Review: Behind Her Eyes

I thought I had hacked it. ‘You’ll love the twist; I didn’t see it coming!’ were the words of fellow viewers I shook off with confidence. The psychological thriller embedded in the quaint charm of an English town is a formula well acquainted with the British public, and yet Netflix’s new mindbender, Behind Her Eyes takes the slow burn to new heights, pulling off the ‘double twist’ with immense success. Based on the Sarah Pinborough novel of the same name, Netflix’s adaptation pursues an intensified approach to the narratives sensual and almost surrealist undertones. Behind Her Eyes isn’t your average domestic thriller with a pinch of murder thrown in, it’s a plot that’ll haunt you long after its six hours are finished; and probably make you google how to spy on your neighbour whilst sat on the toilet.

Recently divorced and looking for love, Louise Barnsley fits the working mum with a glass of wine a night, cookie cutter sort of life. On an unsuccessful bar trip, she meets the elusive David. Who, in a cliched, Grey’s-Anatomy style turn of events, appears as her new boss the following day. Hesitant in his desire to kiss her the previous night, Louise catches the glossy shine of a sharp bob and the surprising intimidation of an all-white outfit in his office that next day. Oh god, he’s married.

The sophisticated yet somewhat brittle Adele seems to be everything Louise hoped David’s wife wouldn’t be – friendly, inviting and suspiciously interested in obtaining her friendship, after bumping into her on the street. Convinced she can contain any suspicion; Louise attaches herself to both David and his wife whilst progressively becoming ensnared in the cracks of their marriage. A spotless house, inherited wealth, and yet both seem unhappy. This is a couple well versed in keeping up appearances, and it isn’t long before Louise senses that there are more skeletons in their closet than merely adultery and dwindled love.

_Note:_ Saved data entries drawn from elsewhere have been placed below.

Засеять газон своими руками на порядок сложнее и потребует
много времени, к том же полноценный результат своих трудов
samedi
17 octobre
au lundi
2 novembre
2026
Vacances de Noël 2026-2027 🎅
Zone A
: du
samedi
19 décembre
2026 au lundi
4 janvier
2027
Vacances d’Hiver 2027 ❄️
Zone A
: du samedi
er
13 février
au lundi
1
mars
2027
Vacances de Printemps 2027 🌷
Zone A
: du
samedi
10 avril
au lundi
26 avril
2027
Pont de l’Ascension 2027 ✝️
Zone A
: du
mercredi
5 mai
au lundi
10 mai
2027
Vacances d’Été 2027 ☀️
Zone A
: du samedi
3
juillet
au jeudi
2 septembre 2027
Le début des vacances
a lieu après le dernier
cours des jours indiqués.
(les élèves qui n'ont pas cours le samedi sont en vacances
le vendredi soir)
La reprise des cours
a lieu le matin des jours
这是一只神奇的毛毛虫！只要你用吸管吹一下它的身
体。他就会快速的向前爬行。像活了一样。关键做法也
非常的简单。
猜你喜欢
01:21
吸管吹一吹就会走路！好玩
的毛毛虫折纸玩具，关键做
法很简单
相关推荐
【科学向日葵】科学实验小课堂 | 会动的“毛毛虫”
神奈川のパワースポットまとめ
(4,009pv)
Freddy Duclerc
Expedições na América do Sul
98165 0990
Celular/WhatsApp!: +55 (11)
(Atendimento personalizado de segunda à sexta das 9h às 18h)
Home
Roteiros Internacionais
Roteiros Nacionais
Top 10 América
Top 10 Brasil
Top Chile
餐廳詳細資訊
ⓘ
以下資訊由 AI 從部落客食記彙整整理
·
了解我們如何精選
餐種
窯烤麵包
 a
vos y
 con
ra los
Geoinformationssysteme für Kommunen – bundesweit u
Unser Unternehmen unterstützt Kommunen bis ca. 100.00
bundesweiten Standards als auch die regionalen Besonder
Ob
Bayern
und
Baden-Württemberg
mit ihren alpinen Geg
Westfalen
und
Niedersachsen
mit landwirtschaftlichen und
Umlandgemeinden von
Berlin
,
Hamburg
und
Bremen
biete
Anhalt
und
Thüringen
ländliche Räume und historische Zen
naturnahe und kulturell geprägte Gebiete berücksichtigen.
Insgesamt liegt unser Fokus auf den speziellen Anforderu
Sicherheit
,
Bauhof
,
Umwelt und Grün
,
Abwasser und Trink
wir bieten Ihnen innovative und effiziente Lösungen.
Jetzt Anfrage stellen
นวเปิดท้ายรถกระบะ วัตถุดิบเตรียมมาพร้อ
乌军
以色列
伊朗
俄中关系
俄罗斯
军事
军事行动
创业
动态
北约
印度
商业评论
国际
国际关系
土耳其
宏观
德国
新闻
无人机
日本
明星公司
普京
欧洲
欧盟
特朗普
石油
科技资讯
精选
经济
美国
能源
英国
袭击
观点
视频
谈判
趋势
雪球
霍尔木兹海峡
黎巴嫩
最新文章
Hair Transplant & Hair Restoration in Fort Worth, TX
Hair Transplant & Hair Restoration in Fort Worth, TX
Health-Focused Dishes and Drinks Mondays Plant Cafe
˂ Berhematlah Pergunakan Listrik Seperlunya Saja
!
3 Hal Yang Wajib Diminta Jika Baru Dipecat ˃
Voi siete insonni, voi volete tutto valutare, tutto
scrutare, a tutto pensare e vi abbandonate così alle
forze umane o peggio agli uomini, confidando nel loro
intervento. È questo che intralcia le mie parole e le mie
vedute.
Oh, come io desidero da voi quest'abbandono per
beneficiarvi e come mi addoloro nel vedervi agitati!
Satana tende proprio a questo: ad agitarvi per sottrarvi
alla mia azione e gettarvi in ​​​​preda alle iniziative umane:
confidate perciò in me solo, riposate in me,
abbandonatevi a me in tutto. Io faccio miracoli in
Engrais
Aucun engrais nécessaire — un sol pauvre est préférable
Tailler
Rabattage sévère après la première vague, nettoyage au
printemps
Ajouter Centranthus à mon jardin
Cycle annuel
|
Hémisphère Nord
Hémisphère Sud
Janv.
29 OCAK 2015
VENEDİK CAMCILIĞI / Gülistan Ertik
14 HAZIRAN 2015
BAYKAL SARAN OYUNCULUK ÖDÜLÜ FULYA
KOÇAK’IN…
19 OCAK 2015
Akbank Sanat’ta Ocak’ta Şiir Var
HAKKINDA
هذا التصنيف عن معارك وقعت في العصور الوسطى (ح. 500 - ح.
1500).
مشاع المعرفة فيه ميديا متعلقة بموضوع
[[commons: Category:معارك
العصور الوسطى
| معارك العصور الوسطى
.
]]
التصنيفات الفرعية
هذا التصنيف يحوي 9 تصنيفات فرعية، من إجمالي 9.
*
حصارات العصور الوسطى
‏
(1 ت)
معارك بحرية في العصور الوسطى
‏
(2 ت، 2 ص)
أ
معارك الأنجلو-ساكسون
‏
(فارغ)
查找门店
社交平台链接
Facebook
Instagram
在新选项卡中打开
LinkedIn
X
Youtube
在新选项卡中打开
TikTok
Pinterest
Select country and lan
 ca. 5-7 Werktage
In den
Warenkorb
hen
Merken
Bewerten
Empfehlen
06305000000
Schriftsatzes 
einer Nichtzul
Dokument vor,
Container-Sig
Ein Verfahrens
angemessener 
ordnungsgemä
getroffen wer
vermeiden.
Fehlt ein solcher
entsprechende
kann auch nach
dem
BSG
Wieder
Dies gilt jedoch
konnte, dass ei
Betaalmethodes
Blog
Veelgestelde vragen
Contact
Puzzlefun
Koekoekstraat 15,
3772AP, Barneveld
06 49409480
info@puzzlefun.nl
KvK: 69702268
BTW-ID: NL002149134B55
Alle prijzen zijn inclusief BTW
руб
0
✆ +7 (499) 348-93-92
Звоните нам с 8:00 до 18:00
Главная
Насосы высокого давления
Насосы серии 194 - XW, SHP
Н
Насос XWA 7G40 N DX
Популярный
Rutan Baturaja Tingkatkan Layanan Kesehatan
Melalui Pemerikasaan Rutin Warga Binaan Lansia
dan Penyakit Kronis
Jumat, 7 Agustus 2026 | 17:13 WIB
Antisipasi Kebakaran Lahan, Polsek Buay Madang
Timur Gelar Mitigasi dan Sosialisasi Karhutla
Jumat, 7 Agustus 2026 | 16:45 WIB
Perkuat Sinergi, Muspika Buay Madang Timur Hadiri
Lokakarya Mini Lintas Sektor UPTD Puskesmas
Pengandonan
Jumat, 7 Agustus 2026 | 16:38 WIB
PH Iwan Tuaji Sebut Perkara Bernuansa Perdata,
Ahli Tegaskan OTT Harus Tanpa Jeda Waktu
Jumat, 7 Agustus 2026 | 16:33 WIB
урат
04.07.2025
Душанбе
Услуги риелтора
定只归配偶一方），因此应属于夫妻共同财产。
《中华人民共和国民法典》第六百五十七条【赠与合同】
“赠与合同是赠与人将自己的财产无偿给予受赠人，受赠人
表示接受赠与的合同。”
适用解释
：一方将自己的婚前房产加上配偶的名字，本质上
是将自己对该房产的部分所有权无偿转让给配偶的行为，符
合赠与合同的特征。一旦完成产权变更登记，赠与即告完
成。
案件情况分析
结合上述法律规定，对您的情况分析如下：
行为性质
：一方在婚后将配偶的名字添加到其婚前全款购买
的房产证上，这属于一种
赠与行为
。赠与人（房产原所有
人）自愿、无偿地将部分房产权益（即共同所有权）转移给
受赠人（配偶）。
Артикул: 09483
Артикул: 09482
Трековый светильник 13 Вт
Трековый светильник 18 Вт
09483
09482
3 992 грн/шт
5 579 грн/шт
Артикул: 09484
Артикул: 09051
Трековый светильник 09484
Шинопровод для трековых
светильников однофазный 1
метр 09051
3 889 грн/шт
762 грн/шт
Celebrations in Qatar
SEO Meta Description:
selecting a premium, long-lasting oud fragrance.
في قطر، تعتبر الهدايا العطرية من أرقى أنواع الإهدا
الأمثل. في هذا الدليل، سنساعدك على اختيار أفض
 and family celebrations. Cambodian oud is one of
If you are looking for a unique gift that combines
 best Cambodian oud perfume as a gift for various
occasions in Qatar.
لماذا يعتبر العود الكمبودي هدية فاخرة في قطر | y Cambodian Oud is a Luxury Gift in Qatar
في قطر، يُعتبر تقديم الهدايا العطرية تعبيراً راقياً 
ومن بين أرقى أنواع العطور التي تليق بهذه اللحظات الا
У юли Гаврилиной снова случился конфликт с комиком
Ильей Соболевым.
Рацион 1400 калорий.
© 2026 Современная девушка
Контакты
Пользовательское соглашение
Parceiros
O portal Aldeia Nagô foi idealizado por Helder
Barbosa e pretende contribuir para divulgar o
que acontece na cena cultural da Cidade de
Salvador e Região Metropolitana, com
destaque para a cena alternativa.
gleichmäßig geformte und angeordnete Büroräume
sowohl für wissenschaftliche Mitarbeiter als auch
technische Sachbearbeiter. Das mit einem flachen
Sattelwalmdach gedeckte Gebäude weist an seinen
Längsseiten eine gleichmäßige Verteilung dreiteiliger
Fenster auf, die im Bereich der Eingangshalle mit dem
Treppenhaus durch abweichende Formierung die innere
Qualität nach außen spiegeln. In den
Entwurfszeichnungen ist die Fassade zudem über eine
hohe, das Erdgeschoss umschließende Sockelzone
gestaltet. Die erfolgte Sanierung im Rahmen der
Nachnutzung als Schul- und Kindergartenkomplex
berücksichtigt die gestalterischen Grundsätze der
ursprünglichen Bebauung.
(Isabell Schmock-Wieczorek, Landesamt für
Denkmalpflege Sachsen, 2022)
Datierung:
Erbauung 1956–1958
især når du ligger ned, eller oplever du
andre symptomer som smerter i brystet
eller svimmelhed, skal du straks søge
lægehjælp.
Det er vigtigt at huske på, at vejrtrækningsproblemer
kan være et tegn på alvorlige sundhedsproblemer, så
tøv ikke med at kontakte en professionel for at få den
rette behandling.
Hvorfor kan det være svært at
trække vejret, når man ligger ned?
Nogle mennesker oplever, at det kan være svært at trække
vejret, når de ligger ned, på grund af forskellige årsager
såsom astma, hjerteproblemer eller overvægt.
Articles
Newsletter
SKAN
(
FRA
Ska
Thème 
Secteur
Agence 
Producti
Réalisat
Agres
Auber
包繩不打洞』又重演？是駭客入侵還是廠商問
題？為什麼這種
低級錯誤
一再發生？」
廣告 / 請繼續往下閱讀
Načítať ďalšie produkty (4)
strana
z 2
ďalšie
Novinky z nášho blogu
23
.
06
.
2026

Hazing between her past and present, Adele is the centre of this twisted menage-et-trois, with the imploding damage of her family’s death and another initially ambiguous event, seeming to have changed her entirely. Adorned with a blunt bob in present day, Adele’s sacrifice of her youthful curls pictured in flashbacks, performs as an example of Daisy Leigh Phippard’s exploration into female haircuts on screen. Typically synonymised with rejections of femininity or mental dishevelment, Adele’s shift of appearance provides a minute visual nod that this woman is (in a way you wouldn’t expect) entirely altered from her past self.

Heightening Louise’s intrigue into the couple’s murky 10-year past, is the journal of Rob Hoyle- an old friend of Adele’s who met her in a Rehabilitation centre after the demise of her family home. As Louise involves herself more in Adele’s history with the help of Hoyle’s journal, her ties to David become increasingly doubtful. More so when it’s made apparent that Adele’s old friend has seemingly disappeared from the face of the earth. Is he abusing her? Is he hiding something? Could he be a murderer? All possible and logically feasible options for Louise to consider. Logic, however, is not the route to Adele and David truth. As the narrative swerves into the potential of the supernatural and metaphysical, it’s no longer certain that David himself is the oppressor.

With its final episodes shock factor maintaining its presence at Netflix’s No.1, Behind her Eyes is a successful expansion upon the monotony of murder, adultery and lies that feel almost empty in modern BBC thrillers. For an audience desensitised to the ordinary, superficial drama, Netflix new addition explores its potential on extra-terrestrial, psychosexual soil.

It’s a suburban thriller for when you’re sick of suburban thrillers.